■ List of tasks:
a) Write out the part of the BIOSCI 204 lecture review that starts with "Dr. Augusto Barbosa" and goes on through "facts is needed.".
b) Answer these questions using the BIOSCI 204 lecture review:
(i) How many lectures did Dr. Gavin Lear give in the first block?
(ii) Which topic does the first block start with?
(iii) Which role does Dr. Augusto Barbosa hold besides lecturing?
c) Carry on the BIOSCI 204 lecture review from its last sentence.

■ Given passage:
::::
Dr. Gavin Lear gave 7 lectures in the first block of BIOSCI 204 in 2014. His section provides a good introductory to the structures and anatomy of prokaryotic and eukaryotic organisms. You will start off with microscopy, then prokaryotic diversity and classification, cell wall structure, motility, signalling, and chemotaxis, protists, microorganisms in the environment and a tutorial at the end. His content isn’t difficult to understand - but some of you may find it boring. Note that some seemingly “fun” content such as how to name your own micro-organism was examined in 2014 so be aware!


Evolution of Microbes

Dr. Augusto Barbosa gave the second block on evolution and genetics of micro-organisms, as well as lectures on viruses and fungi totaling 6 lectures followed by a tutorial. His was more difficult to understand than Dr. Lear’s so please be proactive and ask him if you have any questions. He is very friendly and also the course coordinator so is your go-to man for any course queries in general. Again however memorisation of blunt facts is needed.
::::
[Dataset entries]
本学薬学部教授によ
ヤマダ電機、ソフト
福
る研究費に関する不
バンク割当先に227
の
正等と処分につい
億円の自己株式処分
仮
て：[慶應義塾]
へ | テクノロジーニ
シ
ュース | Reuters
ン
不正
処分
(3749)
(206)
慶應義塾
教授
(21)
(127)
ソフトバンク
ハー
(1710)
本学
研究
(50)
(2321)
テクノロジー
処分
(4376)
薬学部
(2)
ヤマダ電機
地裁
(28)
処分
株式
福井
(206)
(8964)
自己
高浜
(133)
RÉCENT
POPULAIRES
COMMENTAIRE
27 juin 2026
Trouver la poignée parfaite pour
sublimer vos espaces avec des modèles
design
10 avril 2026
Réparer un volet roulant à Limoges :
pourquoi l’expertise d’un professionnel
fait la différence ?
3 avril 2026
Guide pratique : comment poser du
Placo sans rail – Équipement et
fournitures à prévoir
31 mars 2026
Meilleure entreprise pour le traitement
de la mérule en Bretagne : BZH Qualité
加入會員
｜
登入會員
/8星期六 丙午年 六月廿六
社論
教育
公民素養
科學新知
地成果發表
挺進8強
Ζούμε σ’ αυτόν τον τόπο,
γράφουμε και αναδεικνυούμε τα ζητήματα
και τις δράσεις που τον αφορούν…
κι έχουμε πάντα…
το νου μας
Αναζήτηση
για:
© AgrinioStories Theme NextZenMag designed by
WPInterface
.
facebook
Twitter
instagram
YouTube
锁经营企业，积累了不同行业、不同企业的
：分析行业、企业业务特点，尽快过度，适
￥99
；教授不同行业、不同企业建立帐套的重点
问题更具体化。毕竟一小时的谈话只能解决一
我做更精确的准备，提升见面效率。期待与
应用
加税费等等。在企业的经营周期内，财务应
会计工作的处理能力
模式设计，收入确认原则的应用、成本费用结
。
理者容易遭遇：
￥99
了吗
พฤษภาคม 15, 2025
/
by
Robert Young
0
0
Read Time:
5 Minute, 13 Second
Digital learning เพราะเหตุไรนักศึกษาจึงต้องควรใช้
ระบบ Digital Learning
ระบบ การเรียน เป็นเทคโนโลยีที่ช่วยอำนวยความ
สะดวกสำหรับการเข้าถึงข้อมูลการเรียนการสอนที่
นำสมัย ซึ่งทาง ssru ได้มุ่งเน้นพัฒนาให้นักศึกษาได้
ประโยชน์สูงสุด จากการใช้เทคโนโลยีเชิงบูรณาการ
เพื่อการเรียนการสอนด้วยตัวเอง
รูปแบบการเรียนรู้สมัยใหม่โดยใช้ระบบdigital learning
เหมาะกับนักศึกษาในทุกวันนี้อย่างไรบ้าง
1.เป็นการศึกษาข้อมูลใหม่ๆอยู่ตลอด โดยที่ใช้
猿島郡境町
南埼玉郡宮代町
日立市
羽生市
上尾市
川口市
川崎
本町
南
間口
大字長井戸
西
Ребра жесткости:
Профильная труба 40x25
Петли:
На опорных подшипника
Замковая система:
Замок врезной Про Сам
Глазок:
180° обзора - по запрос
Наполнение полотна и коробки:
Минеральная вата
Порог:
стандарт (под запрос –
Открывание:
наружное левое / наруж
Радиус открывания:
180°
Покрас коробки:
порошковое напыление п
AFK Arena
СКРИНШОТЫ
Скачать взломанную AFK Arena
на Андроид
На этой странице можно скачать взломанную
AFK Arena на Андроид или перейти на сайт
::::
■ Answer section:
a)
Dr. Augusto Barbosa gave the second block on evolution and genetics of micro-organisms, as well as lectures on viruses and fungi totaling 6 lectures followed by a tutorial. His was more difficult to understand than Dr. Lear’s so please be proactive and ask him if you have any questions. He is very friendly and also the course coordinator so is your go-to man for any course queries in general. Again however memorisation of blunt facts is needed.

b)
(i) 7 lectures
(ii) Microscopy
(iii) Course coordinator

c)
Dr. Silas Vilas-Boas gave what most people would say the most boring and difficult block of lectures on metabolism, lasting 5 lectures and a tutorial. This is (almost) like the BIOSCI 106 of microbiology, where you have to memorise cycles of microbial metabolism pathways and their confusing names. My advice would be to leave this section last and study everything else well, and for his section do past exam questions as he does repeat them like he did in 2014.


Environmental Microbiology

Dr. Mike Taylor will lecture you on microbiology in the environment, and you will learn about the biotechnological potential of microbiology and applying ecological concepts to microbiology. This is where the course gets arguably more interesting as in contrast to the first half you now get to learn about applied microbiology in the real world. His content was rather interesting and quite easy, not very content heavy. He is also a very approachable and friendly person which helps immensely. Dr. Matt Goddard also had one lecture on biogeography and while he is quite enthusiastic and cheerful the content again bored me.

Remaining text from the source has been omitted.